We saw that the global chain of trade and intellectual exchange which is our lifeblood was built for efficiency and not sustainability. This is the root of the current crisis. The supply chain issue is a nasty one we did not anticipate. The slowdown of production and distribution of goods and services gets headlines. While we help untangle it, it is a tough knot to crack.
The supply that most concerns leaders in the satellite industry, as I learned in my podcast conversations, is the one that has a qualified, certified and talented human being at the end of the chain.
The supply of people.
In a revealing podcast about the supply chain challenges to humanitarian relief providers who rely on the satellite industry, Meltzer and Ultisat CEO David Myers readily agreed that the real supply chain issue in the satellite industry is the inability to find and onboard qualified employees to accommodate the rate at which the industry is growing and the clip at which aid workers are needed. There is a high turnover in this sector.
“Thinking differently, thinking more at the networking layer instead of more at the satellite layer, I think, is important for companies, and we need to recruit more people that bring that talent and that perspective . . . I think that will absolutely help to bring in new talent, bring in different disciplines from other industries and other best practices.” – UltiSat’s David Myers in Humanitarian Guidance from Above, Part 2, the fifth episode of the Untangling the Supply Chain podcast.
But like Bill Gates, I want to end with good news. You will learn from the podcasts that while there are more disasters these days, the data reveals that fewer people are being killed as a result. All agree that an investment in disaster preparedness and satellite solutions is at the root of this “success.” So go out and sell it!
“The same data which shows more people impacted, more severe disasters, more disasters . . . shows fewer and fewer people being killed by those disasters.
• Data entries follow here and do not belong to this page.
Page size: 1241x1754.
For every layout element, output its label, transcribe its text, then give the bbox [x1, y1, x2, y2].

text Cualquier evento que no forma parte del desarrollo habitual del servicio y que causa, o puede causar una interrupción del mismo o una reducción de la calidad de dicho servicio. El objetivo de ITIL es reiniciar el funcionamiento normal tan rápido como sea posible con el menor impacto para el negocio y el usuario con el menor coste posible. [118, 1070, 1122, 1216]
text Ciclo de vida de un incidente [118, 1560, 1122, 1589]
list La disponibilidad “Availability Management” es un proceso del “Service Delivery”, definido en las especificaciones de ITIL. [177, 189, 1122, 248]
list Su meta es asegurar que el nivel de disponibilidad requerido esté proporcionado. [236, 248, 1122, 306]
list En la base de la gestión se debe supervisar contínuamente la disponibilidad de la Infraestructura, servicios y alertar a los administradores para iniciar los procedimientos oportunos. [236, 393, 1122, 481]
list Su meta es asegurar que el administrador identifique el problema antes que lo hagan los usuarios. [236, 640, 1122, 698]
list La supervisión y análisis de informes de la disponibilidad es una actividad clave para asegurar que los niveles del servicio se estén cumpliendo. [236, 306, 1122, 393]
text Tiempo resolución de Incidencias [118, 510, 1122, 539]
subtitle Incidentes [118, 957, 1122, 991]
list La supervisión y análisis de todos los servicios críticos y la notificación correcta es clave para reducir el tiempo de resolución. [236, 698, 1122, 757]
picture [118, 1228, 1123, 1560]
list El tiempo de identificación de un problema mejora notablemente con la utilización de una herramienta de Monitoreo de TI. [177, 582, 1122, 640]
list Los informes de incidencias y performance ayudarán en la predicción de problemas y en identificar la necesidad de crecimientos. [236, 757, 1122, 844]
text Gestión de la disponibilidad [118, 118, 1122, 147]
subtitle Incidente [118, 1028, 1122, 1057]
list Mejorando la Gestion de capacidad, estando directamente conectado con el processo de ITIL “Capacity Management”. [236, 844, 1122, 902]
And that is concrete evidence that if you invest in disaster preparedness, you will actually get a very positive return on investment.” – GVF’s David Meltzer in Humanitarian Guidance from Above, Part 1, the fourth episode of the Untangling the Supply Chain podcast.
Untangling that supply chain is an area of executive management that will require us to let people know that if they want to “do well by doing good,” the job is theirs.